* _YOUR TASK_
How does the data below read from its first line through the line containing "로그 메시지를 구성하는"? Print those lines exactly.

::::::::::

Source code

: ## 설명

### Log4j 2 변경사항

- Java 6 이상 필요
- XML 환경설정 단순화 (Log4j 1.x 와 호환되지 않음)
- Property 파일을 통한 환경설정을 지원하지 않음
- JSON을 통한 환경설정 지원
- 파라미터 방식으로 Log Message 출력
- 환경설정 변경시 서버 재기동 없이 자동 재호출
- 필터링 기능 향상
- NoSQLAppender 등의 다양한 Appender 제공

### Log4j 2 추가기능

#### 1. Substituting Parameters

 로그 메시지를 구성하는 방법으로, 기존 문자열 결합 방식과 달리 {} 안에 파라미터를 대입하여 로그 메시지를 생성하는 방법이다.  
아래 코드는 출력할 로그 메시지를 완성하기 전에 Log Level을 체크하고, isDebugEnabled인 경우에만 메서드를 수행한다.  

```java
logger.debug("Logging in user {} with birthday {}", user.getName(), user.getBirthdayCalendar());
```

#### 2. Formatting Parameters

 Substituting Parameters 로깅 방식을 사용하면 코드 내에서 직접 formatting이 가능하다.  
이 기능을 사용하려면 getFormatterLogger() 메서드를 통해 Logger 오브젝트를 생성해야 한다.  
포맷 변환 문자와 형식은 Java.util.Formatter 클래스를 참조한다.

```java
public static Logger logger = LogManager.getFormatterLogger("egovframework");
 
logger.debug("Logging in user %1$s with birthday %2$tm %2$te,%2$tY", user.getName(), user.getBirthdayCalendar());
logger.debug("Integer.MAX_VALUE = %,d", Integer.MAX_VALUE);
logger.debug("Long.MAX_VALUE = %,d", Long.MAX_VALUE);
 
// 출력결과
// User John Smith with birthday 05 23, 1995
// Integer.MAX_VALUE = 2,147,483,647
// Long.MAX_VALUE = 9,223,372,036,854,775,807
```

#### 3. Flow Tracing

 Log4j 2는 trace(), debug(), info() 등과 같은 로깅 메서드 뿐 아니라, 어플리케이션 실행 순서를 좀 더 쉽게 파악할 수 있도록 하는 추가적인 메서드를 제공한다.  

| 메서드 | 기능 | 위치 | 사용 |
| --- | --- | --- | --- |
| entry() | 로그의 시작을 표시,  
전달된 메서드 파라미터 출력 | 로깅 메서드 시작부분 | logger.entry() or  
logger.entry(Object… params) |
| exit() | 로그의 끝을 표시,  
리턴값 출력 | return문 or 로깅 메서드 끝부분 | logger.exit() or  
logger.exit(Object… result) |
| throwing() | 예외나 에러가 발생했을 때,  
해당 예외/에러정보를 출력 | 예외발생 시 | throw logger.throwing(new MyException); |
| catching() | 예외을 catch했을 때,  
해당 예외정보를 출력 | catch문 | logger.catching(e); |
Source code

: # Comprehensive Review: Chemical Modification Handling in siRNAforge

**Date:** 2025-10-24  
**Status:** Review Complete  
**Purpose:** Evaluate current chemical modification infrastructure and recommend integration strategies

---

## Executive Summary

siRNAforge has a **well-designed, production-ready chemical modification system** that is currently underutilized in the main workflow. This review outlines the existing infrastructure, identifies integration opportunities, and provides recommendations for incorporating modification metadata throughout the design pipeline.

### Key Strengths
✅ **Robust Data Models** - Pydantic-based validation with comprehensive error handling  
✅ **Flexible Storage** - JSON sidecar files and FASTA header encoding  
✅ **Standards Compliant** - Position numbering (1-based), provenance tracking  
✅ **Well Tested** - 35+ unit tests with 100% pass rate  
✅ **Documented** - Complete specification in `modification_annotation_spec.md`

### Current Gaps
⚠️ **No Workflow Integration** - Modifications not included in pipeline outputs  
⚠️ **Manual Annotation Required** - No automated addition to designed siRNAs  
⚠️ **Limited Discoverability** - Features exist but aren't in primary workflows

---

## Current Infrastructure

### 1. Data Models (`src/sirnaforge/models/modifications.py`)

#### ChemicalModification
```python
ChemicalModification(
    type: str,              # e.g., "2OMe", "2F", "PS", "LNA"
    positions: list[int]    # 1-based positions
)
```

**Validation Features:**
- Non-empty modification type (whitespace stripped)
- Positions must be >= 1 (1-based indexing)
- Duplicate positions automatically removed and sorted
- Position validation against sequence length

::::::::::

* _OUTPUT FOR THIS EXERCISE_
Source code

: ## 설명

### Log4j 2 변경사항

- Java 6 이상 필요
- XML 환경설정 단순화 (Log4j 1.x 와 호환되지 않음)
- Property 파일을 통한 환경설정을 지원하지 않음
- JSON을 통한 환경설정 지원
- 파라미터 방식으로 Log Message 출력
- 환경설정 변경시 서버 재기동 없이 자동 재호출
- 필터링 기능 향상
- NoSQLAppender 등의 다양한 Appender 제공

### Log4j 2 추가기능

#### 1. Substituting Parameters

 로그 메시지를 구성하는 방법으로, 기존 문자열 결합 방식과 달리 {} 안에 파라미터를 대입하여 로그 메시지를 생성하는 방법이다.  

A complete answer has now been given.